Chronic mucocutaneous candidiasis (CMCC) is a heterogeneous group of syndromes with common features including chronic noninvasive Candida infections of the skin, nails, and mucous membranes and associated autoimmune manifestations (most commonly endocrinopathies). It is caused by genetic faults in the immune system.
An overview of CMCC is given and the pathogenesis and clinical manifestations of identified genetic defects leading to CMCC are reviewed here. The differential diagnosis and treatment of CMCC are also discussed. A general discussion of Candida infections and their clinical manifestations are presented separately. (See "Overview of Candida infections" and "Overview of Candida infections in children" and "Clinical manifestations of oropharyngeal and esophageal candidiasis".)
CMCC was first described in 1929 by Thorpe and Handley [1,2] followed by a more extensive description in the fifties and sixties [3-5]. CMCC traditionally referred to a heterogeneous group of patients who suffered persistent noninvasive Candida infections of the skin, mucous membranes, and nails as well as autoimmune manifestations, most commonly involving the endocrine system.

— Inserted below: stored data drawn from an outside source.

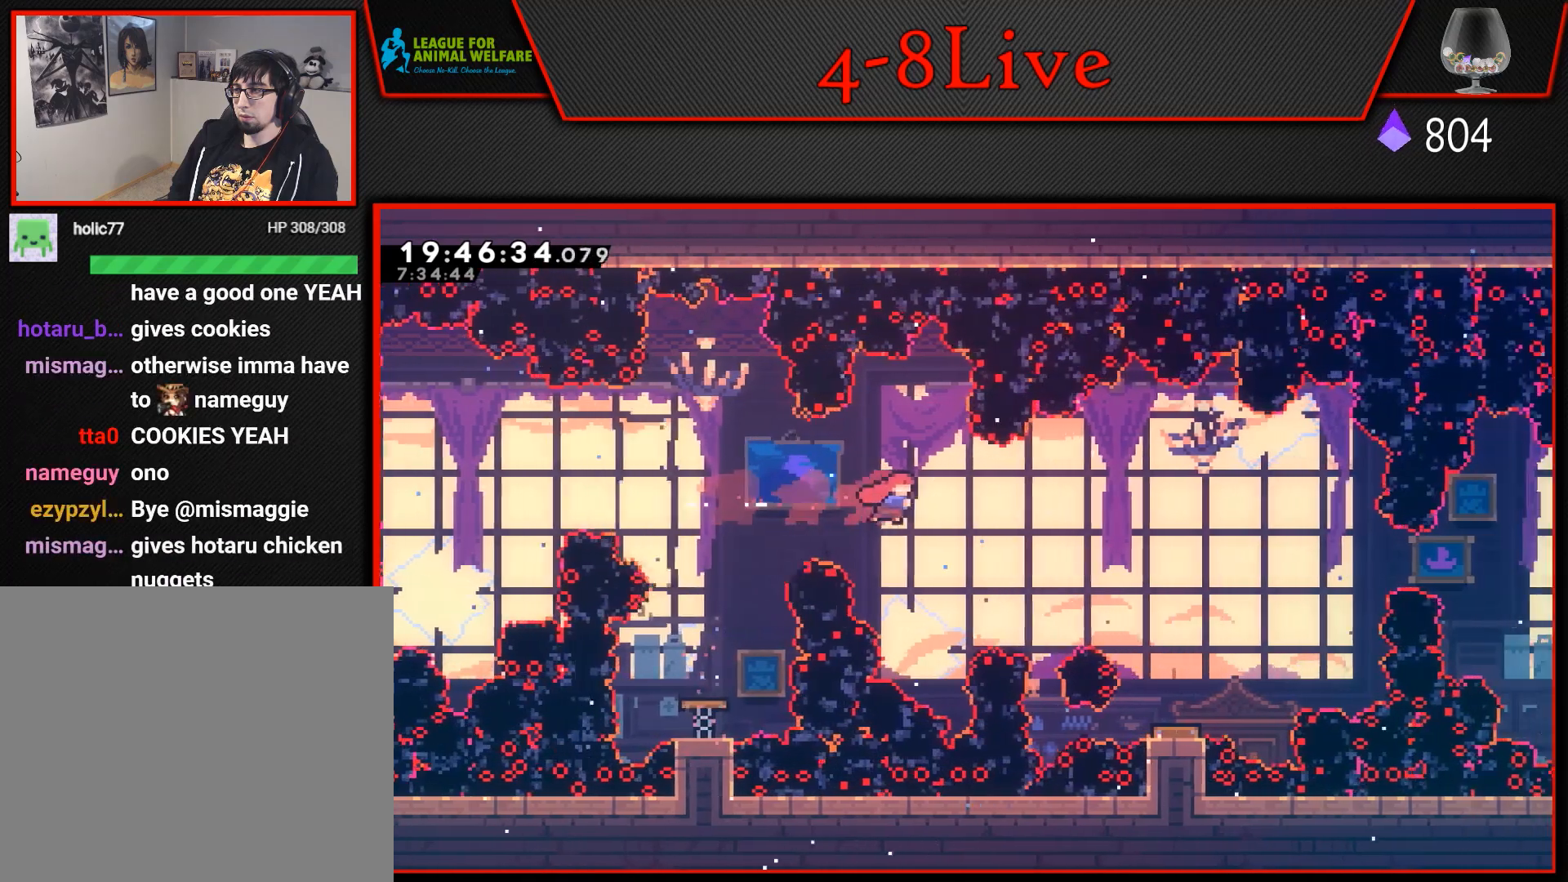
{"buttons": ["DPAD_RIGHT"], "events": [[17, "R1", "down"], [67, "L1", "down"], [183, "R1", "up"], [333, "DPAD_RIGHT", "up"], [433, "L1", "up"], [483, "DPAD_RIGHT", "down"]]}
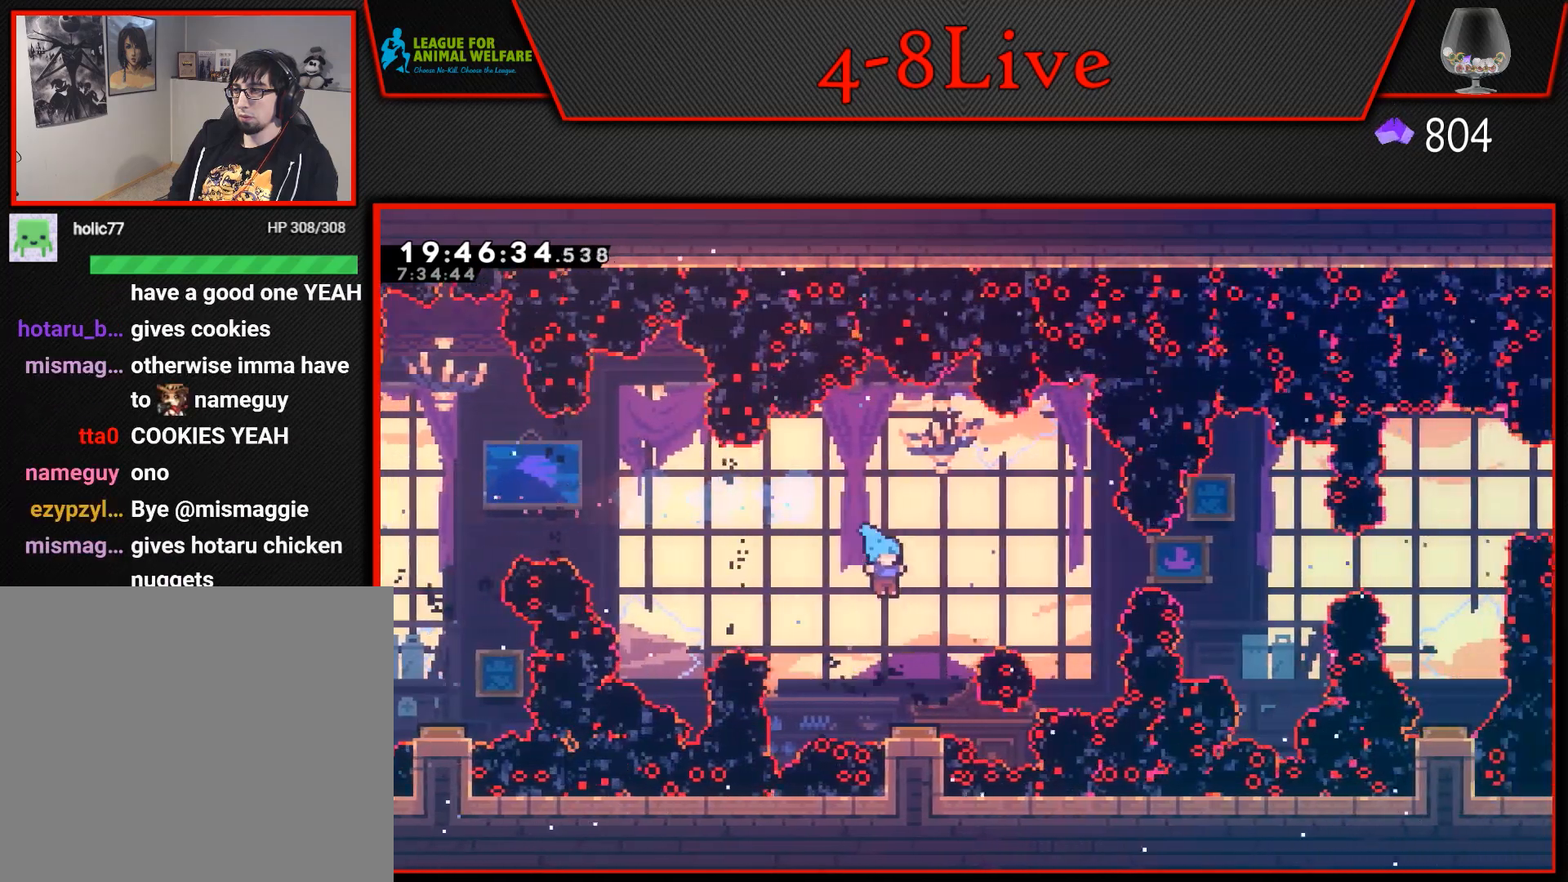
{"buttons": ["DPAD_RIGHT"], "events": [[117, "DPAD_RIGHT", "up"], [333, "DPAD_RIGHT", "down"]]}
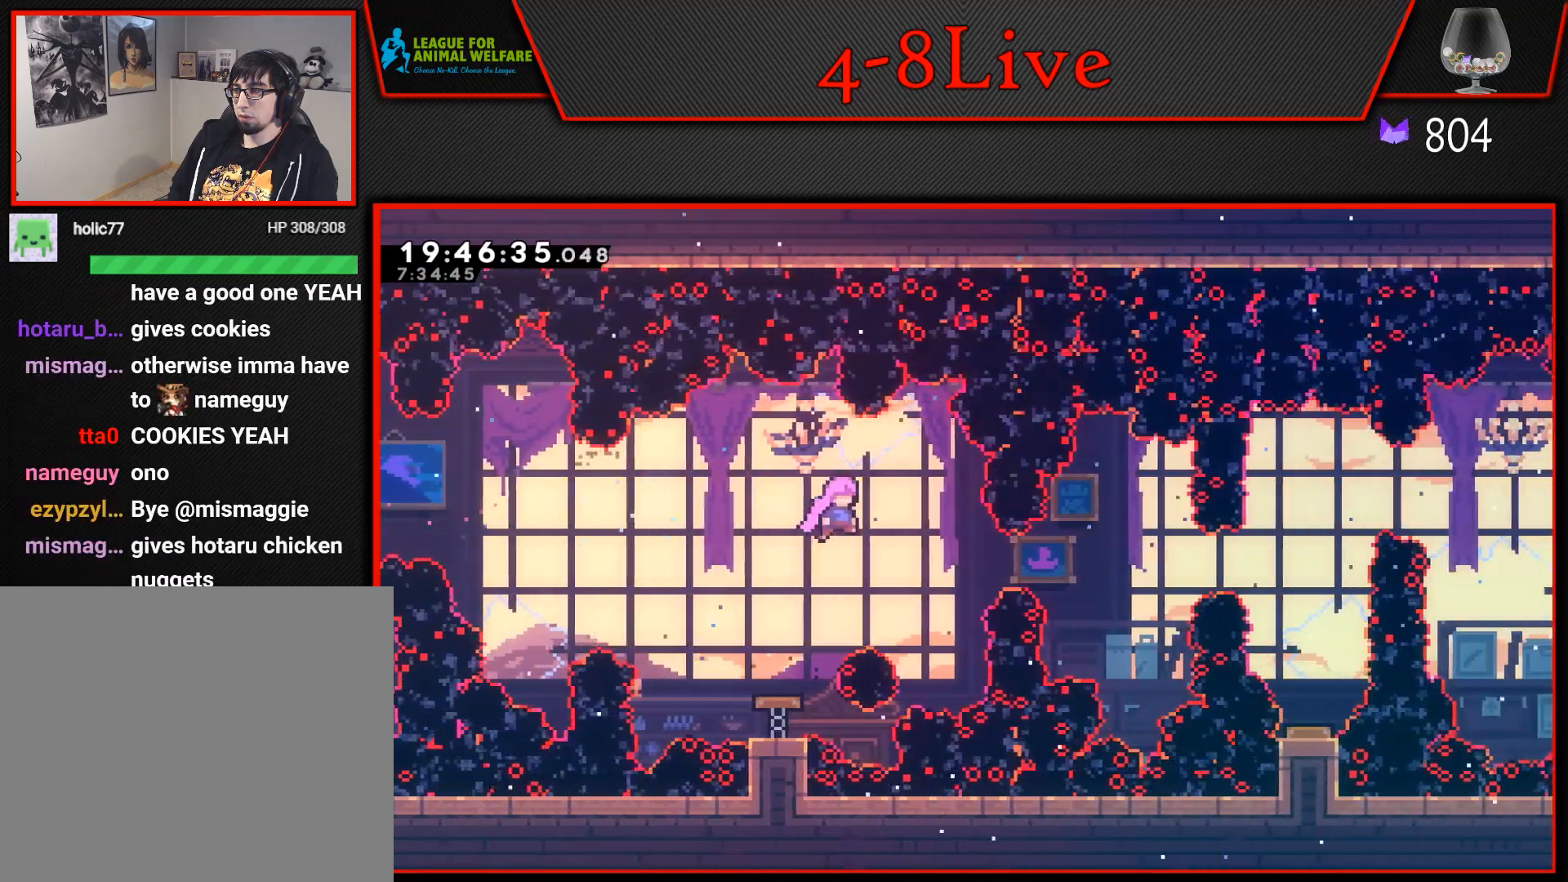
{"buttons": ["DPAD_RIGHT"], "events": [[33, "DPAD_RIGHT", "up"], [283, "DPAD_RIGHT", "down"], [350, "R1", "down"], [500, "R1", "up"]]}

Mutations in the autoimmune regulator (AIRE) gene lead to CMCC in distinct populations, such as the Finns and Sardinians [6,7]. However, the majority of patients with CMCC outside of these ethnic groups do not carry mutations in this gene. Most papers related to CMCC were published prior to the discovery of AIRE, making it impossible to correlate phenotypes with the AIRE genotype in most publications.
Progress in techniques that will allow for whole genome sequencing as well as development of novel bioinformatic models should improve our understanding of the genetic causes of CMCC. These methodologies should also unravel phenotype diversity in classical Mendelian inherited disorders, such as AIRE deficiency. Fundamental questions, such as why these patients are susceptible to infections with Candida, are just beginning to be answered.